Discovering Deep Sea Corals of the Phoenix Islands

New Perspectives of Place

Oct. 19 2017

Each coral is an animal, made up of lots of tiny polyp organisms clinging on to, and then building up, a calcium carbonate skeleton. Some polyps live on their own, while others form huge colonies. ROV SuBastian will be diving deeper than the ‘twilight zone’ to investigate the mysterious corals of the deep, dark, sea. We are exploring the most interesting geological features of the Phoenix Islands Protected Area (PIPA). The grooves, crevasses, and vertical walls along the side of seamounts, islands and atolls, all provide excellent habitats and nutrient flow for corals.

These rocky outcrops provide a grounding for this coral habitat to thrive.ROV SuBastian / SOI

A Route Into the Unknown
Before we arrived, many of these areas were only mapped to an accuracy of around 1km per pixel, an extremely rough picture derived from satellite and magnetometry data. You can not plan a route up an underwater mountain with that lack of detail – well, you can, but only if you do not expect to bring back your robot in one piece. Before each dive site we do multibeam sonar mapping, which raises the accuracy to around 15m per pixel. The first vivid picture appears, a route emerges, and everyone gets excited. It is now time for the team to launch ROV SuBastian from the ship, and once in the water begin thrusting its way down to 2500m-1500m below the sea surface.

Map resolution of Te Tarina before and after R/V Falkor multibeam – notice the greatly improved detail after mulitbeam. 

The ROV is loaded with cameras and lights so that we can visually survey on our drive back towards the surface. Our on-board researchers split into different roles in the control room: First, one lead scientist is in charge of the leading the ROV’s trajectory while using the main science camera to record the most interesting scenes on the way up. Two more sit behind logging everything interesting that they see, focusing on corals, habitats, and the behaviors and interactions of their related species. Which types of coral and associates are we seeing in the deepest depths, and what seems to like it further up?

Leaving a Mark
We are also leaving occasional markers – not in conquering ‘flags on the moon’ style testaments to our presence, but signs of a place we want to return to one day. This beautiful coral colony had so much going on, what will happen to it in the future? How much bigger will it grow? As we learn how the ocean environment is changing we can visit sites like this again to compare and contrast conditions. If we come back to find a deep-ocean that is acidifying, what will that mean for these long-lived coral colonies? What impact will an established marine protected area with a no-take fishing zone have? In a geographical area of reduced human activity, will we still see the wider global human influence?

A coral colony teeming with life found at 1749metres below the sea surface.
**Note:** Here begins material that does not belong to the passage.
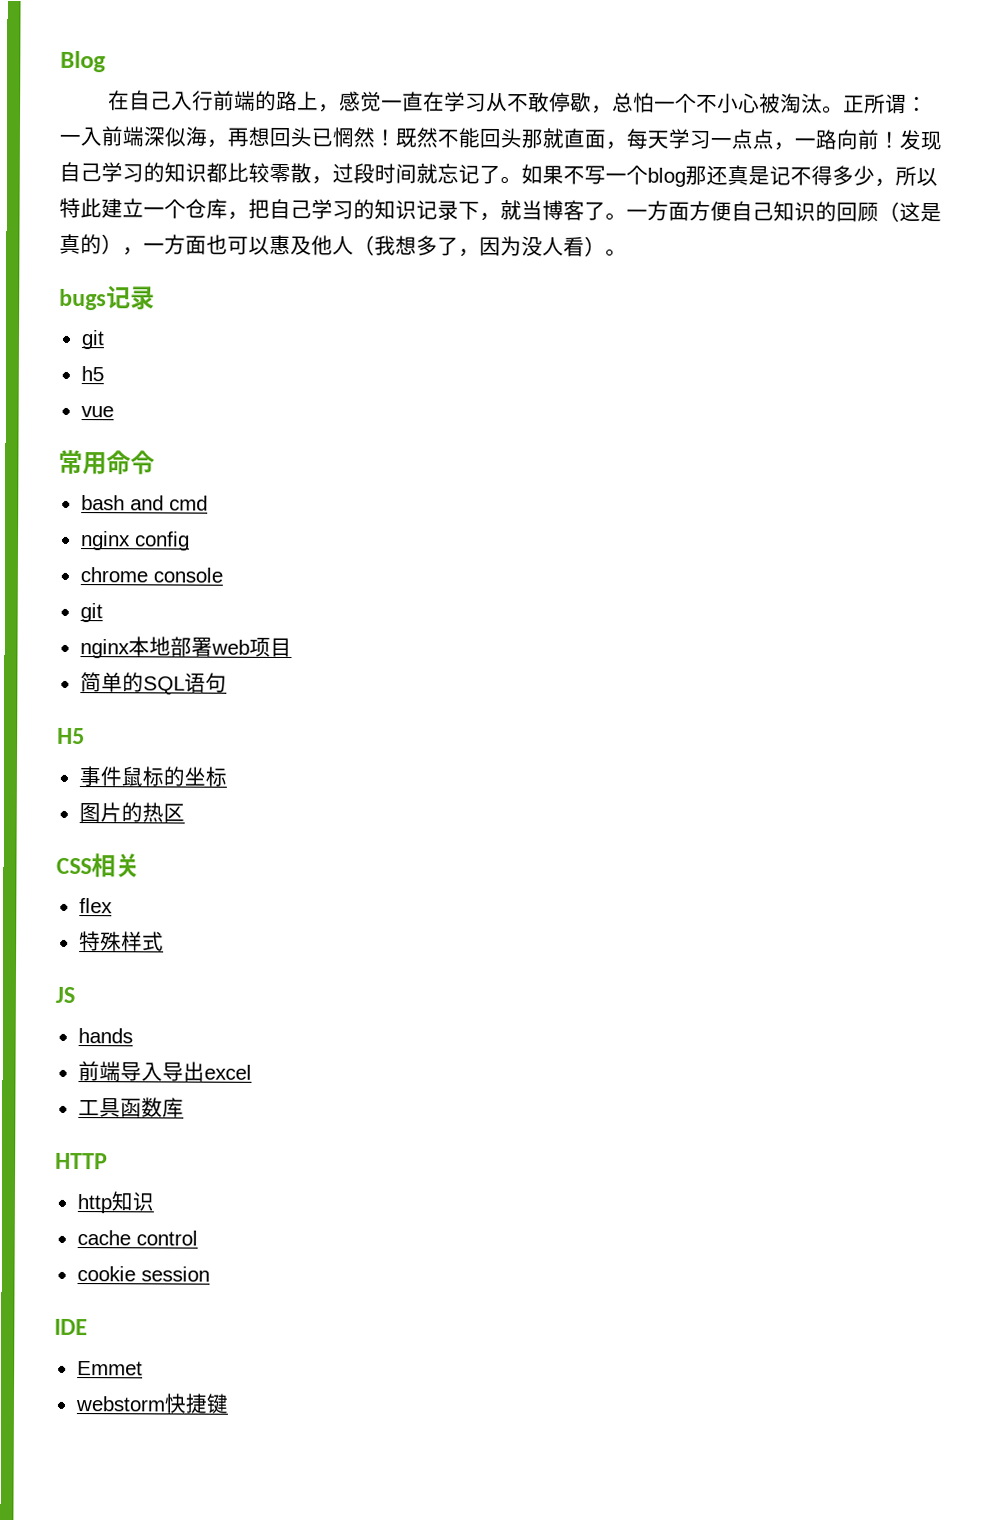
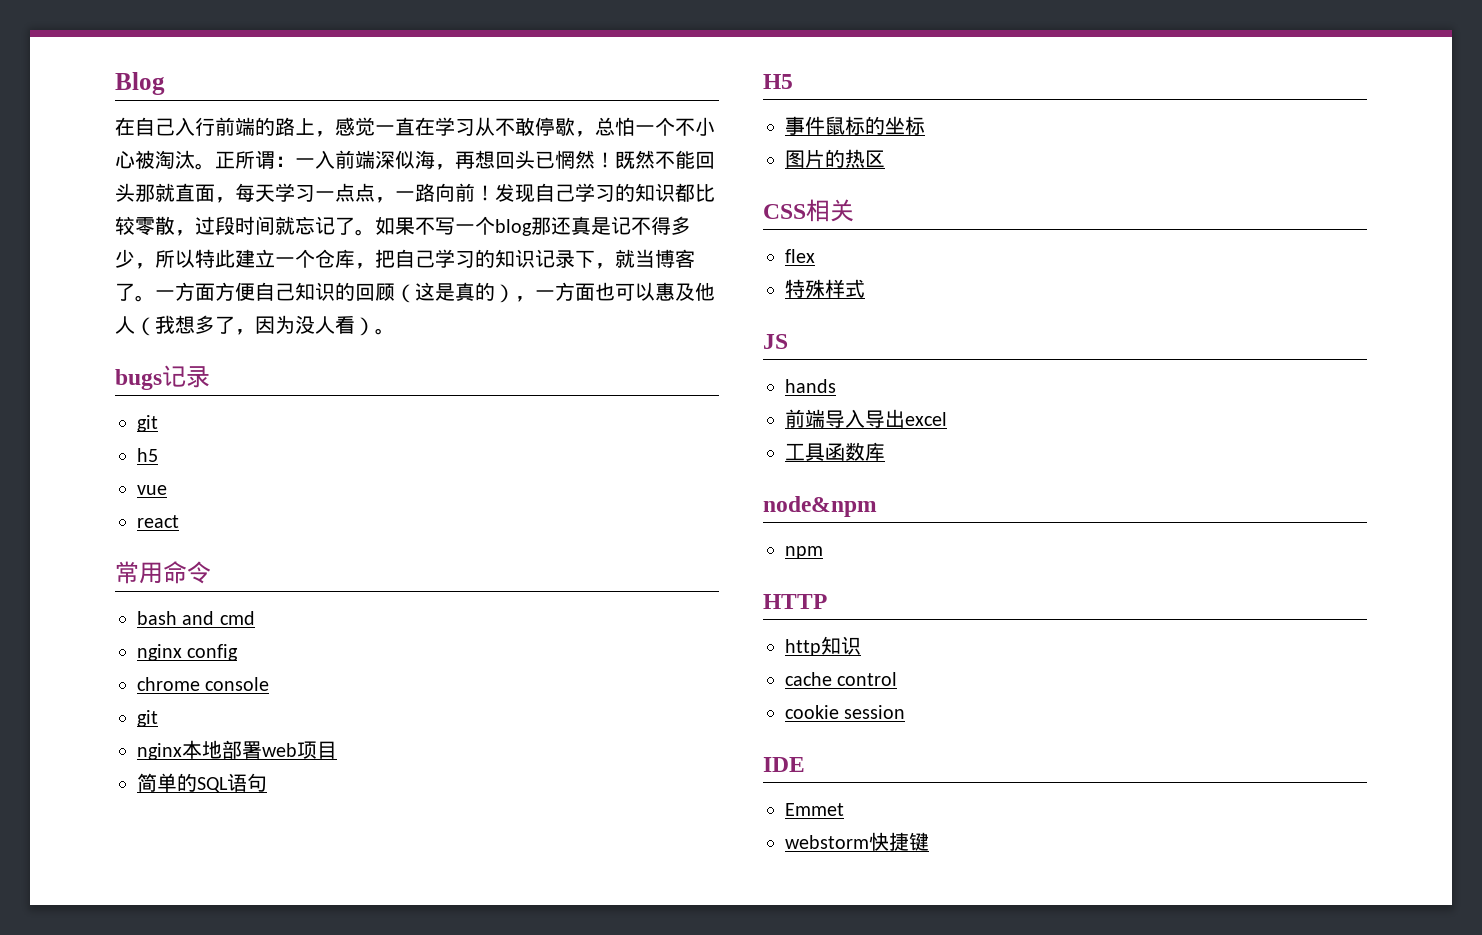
(114, 412) none -> [137,515,179,528] // react
(184, 1107) none -> [763,496,877,517] [785,546,823,559] // node&npm // npm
The marker will allow future expeditions to find it again and see how things have changed.ROV SuBastian / SOI

We want to understand these rarely-seen deep ocean environments. Which coral species are located where? Who are the creatures that are living on different corals? How did they get there? How are they making a living? How are they co-existing? There are so many unknowns, and the picture becomes clearer by the time we make it back into the lab. By the end of the dive we’ll be comparing detailed map data, stunning 4K imagery, fluorescent video and UV filtered microscope images, all giving us an amazing new perspective of a place that this morning we knew 1km per pixel about.

A packed control room containing 37 fixed screens (not including bonus laptops).SOI/Thom Hoffman

Back in the Water
But there’s no time for too much reflection, these precious samples will mostly be for analysing in our labs back on land. We are in a collection and exploration phase of the scientific process. The focus is trying to get the ROV out of the water as fast as possible, preserving the samples in ethanol or flash freezing with liquid nitrogen, then putting the equipment back on the ROV to go again. We are grabbing sleep when we can, and it is great for morale to be joined live by people in different timezones across the world. Those waking up fresh and joining us at hours when we normally would be asleep. It is great to hear from marine biologists at home offering ideas and theories; to amateur enthusiasts and school kids asking interesting questions that the science team have never considered. There are two more weeks of dives so plenty more exploring to do, and everyone is excited by what we might find next.